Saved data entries
--------------------------------

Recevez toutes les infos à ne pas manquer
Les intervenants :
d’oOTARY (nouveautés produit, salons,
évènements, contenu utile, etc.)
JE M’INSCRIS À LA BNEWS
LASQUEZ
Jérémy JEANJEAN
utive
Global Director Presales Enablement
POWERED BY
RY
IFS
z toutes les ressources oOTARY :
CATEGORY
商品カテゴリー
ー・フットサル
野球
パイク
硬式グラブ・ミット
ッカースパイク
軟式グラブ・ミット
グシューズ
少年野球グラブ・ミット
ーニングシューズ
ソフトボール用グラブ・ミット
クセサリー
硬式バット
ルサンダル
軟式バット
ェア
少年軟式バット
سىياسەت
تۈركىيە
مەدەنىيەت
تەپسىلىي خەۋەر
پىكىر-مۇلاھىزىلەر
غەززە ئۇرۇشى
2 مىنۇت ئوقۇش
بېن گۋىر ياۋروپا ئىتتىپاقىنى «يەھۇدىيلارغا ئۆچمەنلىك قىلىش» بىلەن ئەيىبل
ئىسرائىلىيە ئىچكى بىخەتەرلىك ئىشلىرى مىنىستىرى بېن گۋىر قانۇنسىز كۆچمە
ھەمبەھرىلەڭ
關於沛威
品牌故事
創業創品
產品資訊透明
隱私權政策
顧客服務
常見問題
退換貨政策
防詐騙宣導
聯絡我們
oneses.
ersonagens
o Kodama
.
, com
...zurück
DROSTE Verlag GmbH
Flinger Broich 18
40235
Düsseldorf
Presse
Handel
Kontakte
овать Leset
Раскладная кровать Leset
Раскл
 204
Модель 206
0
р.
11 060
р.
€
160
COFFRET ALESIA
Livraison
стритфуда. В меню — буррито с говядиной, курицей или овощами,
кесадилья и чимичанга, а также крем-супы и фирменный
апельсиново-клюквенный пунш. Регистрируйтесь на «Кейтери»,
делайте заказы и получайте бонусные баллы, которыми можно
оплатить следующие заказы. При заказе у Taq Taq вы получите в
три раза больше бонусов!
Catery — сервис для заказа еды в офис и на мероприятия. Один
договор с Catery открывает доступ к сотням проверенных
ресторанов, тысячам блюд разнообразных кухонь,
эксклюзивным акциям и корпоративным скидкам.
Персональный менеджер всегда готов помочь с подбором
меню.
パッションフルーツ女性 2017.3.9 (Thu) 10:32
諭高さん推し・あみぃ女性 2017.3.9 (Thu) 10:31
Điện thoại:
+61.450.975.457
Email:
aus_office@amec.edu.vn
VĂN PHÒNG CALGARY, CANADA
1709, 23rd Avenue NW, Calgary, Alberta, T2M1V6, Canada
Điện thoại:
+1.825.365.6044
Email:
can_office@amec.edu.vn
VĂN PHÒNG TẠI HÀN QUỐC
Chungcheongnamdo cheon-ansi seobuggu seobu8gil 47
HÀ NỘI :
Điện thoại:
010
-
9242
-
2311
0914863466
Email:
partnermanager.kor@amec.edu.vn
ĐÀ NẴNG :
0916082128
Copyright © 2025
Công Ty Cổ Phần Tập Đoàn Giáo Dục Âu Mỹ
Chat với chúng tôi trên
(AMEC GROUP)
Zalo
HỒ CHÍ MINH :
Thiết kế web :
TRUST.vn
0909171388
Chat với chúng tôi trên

--------------------------------

> _TASK PROMPT_
Begin at the top of the records above and quote each line exactly, ending with the line that contains "تەپسىلىي خەۋەر".

> _RESPONSE TO THIS TASK_
Recevez toutes les infos à ne pas manquer
Les intervenants :
d’oOTARY (nouveautés produit, salons,
évènements, contenu utile, etc.)
JE M’INSCRIS À LA BNEWS
LASQUEZ
Jérémy JEANJEAN
utive
Global Director Presales Enablement
POWERED BY
RY
IFS
z toutes les ressources oOTARY :
CATEGORY
商品カテゴリー
ー・フットサル
野球
パイク
硬式グラブ・ミット
ッカースパイク
軟式グラブ・ミット
グシューズ
少年野球グラブ・ミット
ーニングシューズ
ソフトボール用グラブ・ミット
クセサリー
硬式バット
ルサンダル
軟式バット
ェア
少年軟式バット
سىياسەت
تۈركىيە
مەدەنىيەت
تەپسىلىي خەۋەر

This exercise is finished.